My father, his face a mask of shock and fury, charged the creature, tackling it to the ground. "Jonathan, run!" he yelled, his voice strained.

I hesitated. "But, Dad..."

"Go!" he roared, as the creature rolled him over, its thin body suddenly heavy with an unnatural strength. I ran, my feet pounding down the hallway to the kitchen. I grabbed a knife and raced back to the bedroom.

When I returned, the creature was dragging my father toward the closet. I ran forward, plunging the knife into its back. The thing shrieked, a high-pitched, guttural sound, and released my father's leg. We both stumbled back, and together we scrambled toward the door.

I was almost out of the room when I heard my father's scream. I turned, and my world dissolved. My father was smiling, tears streaming down his face, as a black claw pierced through his chest. "It's okay, son," he whispered, his eyes locking with mine. "I should have believed you. I love you."

With a final, desperate gasp, he was yanked back into the closet. There was no sound, no trace of him. Just an empty space where my hero had stood.

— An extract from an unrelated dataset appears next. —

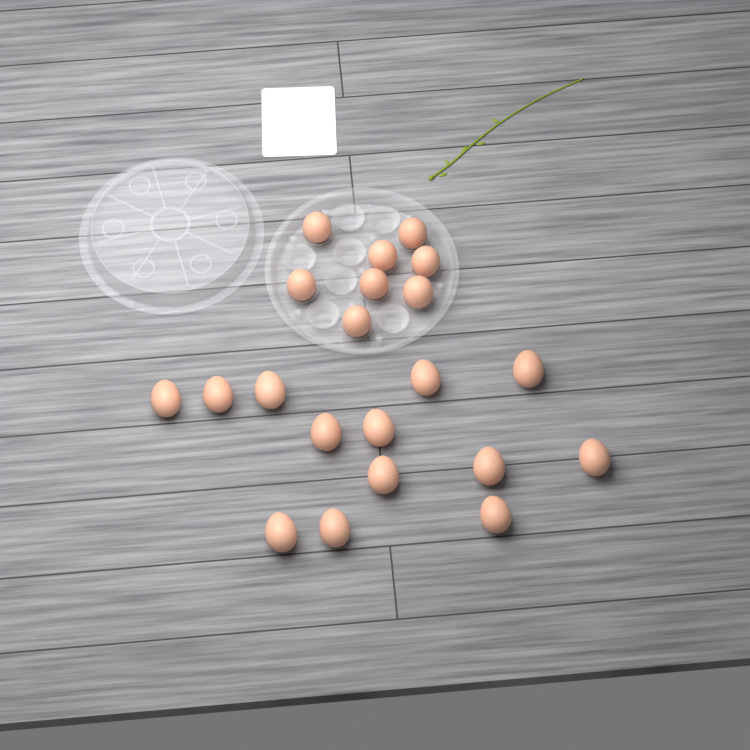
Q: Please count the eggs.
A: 21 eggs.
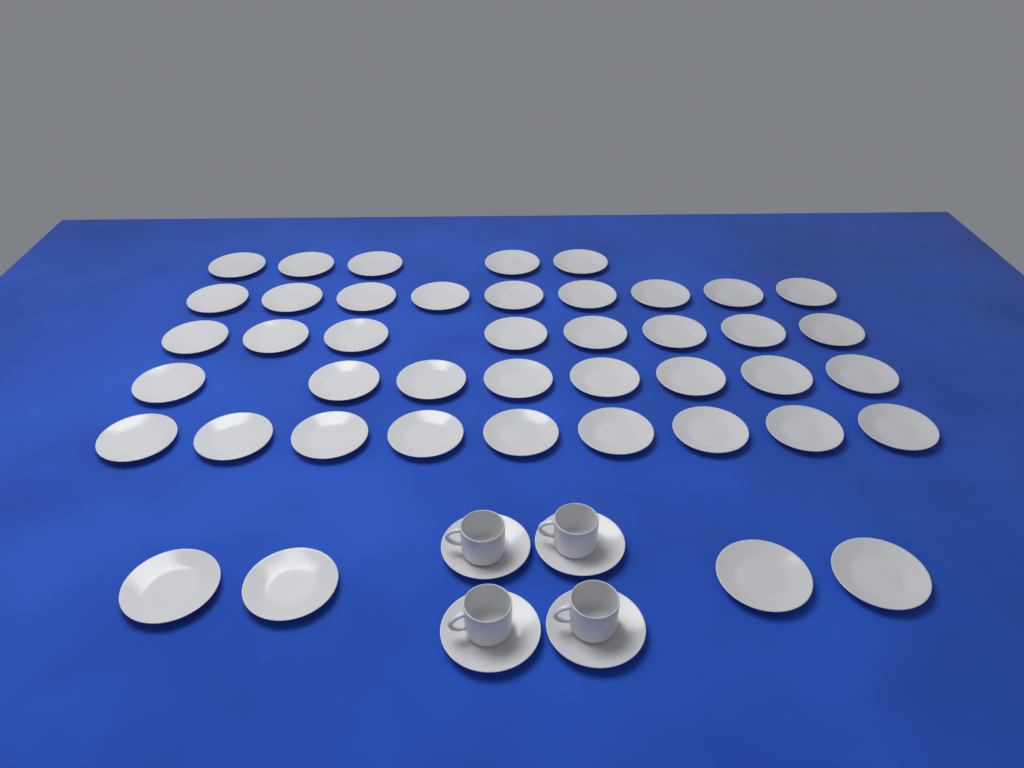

I rushed to the closet and flung the door open, but all I saw were clothes and toys, the only evidence of the horror a small patch of black blood on the floor. "Dad?" I whispered, the shock slowly giving way to a terrible, heart-wrenching realization. "Dad?!" I cried, my voice breaking as the tears flowed.

My mother ran in, her face a blur of confusion. "What happened? Why are you crying?"

"Dad," I sobbed, "He's gone. The thing in the closet took him."

"Jonathan," she said, her voice serious and firm, "Your father just went to the bathroom." She tried to pull me into a hug, but I resisted, my eyes glued to the empty closet. "There's nothing in there."

The police arrived, a swirl of uniforms and questions. They found nothing. No signs of a struggle, no evidence of a creature. Only the dark patch on the floor, which they could not identify. My father, they said, was just a missing person.

Twenty-five years have passed. I grew up, moved on, and pushed the memory of that night into the deepest recesses of my mind.

And then, last night, my own son came to me, his small face etched with a familiar fear. "Dad," he said, his voice barely a whisper. "I can't sleep."